La necrópolis de Carmona

Cuando se iniciaron unas obras en un camino de Carmona allá por el año 1868, nada hacía presagiar que los trabajadores se toparían con una necrópolis romana. Es más, durante un tiempo, el hallazgo pasó desapercibido para las instituciones, de ahí que anticuarios y coleccionistas saquearan el lugar sin ningún control. Afortunadamente, en 1881 se puso freno al expolio gracias a la intervención del historiador Juan Fernández López y al arqueólogo inglés George Edward Bonsor, conocido en nuestro país como Jorge Bonsor. Ambos certificaron el hallazgo de una necrópolis de la época del emperador Claudio y, con el respaldo económico de Luis Reyes, compraron los terrenos e iniciaron unas excavaciones científicas. Así se gestó la Sociedad Arqueológica de Carmona, que en 1887 ya abrió el primer museo de sitio de España.

Cronológicamente situado entre el siglo I antes de Cristo y el II de nuestra era, el yacimiento es, en esencia, un cementerio de grandes dimensiones. Allí mismo se incineraban a los muertos, y, posteriormente, se enterraban sus cenizas en unas pequeñas urnas. En función de la capacidad económica de cada familia, los recipientes eran de mayor o menor calidad, aunque el tamaño no variaba demasiado. Donde sí había diferencias importantes era en las tumbas. Todas estaban bajo tierra, pero, mientras algunas de ellas incorporaban escaleras y puertas, a otras sólo se podía acceder por unos agujeros irregulares. Cabe reseñar, además, que los romanos solían ser enterrados con algunas de sus pertenencias materiales y que algunos de ellos pedían que sus tumbas incluyeran un dibujo de su rostro para ser recordados.

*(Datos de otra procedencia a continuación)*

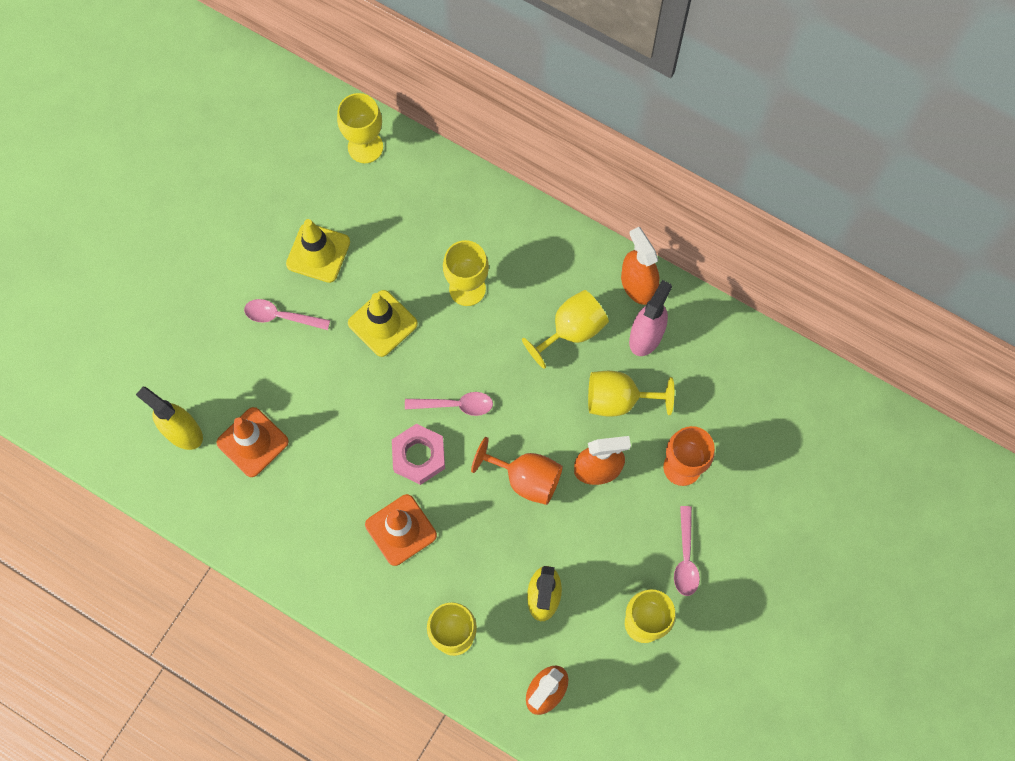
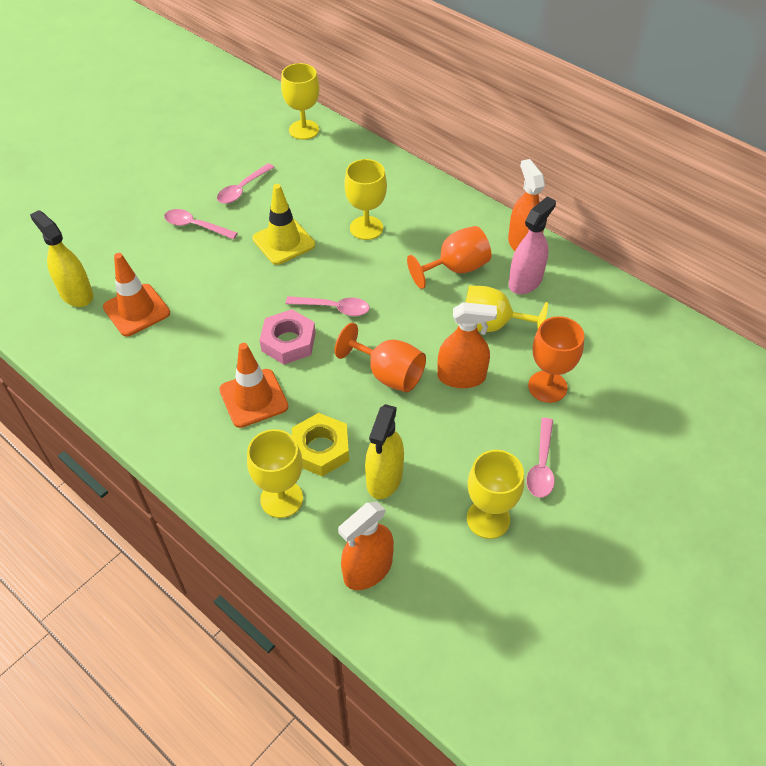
camera: 10 degrees right, 20 degrees down
yellow traffic cone [286,219,350,283] -> pink spoon [217,163,274,204]
yellow goblet [522,290,609,369] -> orange goblet [407,226,491,289]
none -> yellow nut [292,413,349,476]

En la necrópolis de Carmona sobresalen tres tumbas por encima de las demás: la del Elefante, la de Servilia y la Circular. La primera se llama así porque en su interior se halló una estatua de este animal, de ahí que los historiadores sospechen que fuese empleada como santuario. La segunda hace referencia a la aparición de la efigie de una mujer con la cabeza cortada, aunque conviene aclarar que Servilia no era el nombre de ella, sino el apellido de su acomodada familia. La tercera acuñó esa denominación por su forma y aparenta ser de grandes dimensiones, aunque, una vez dentro, la percepción cambia.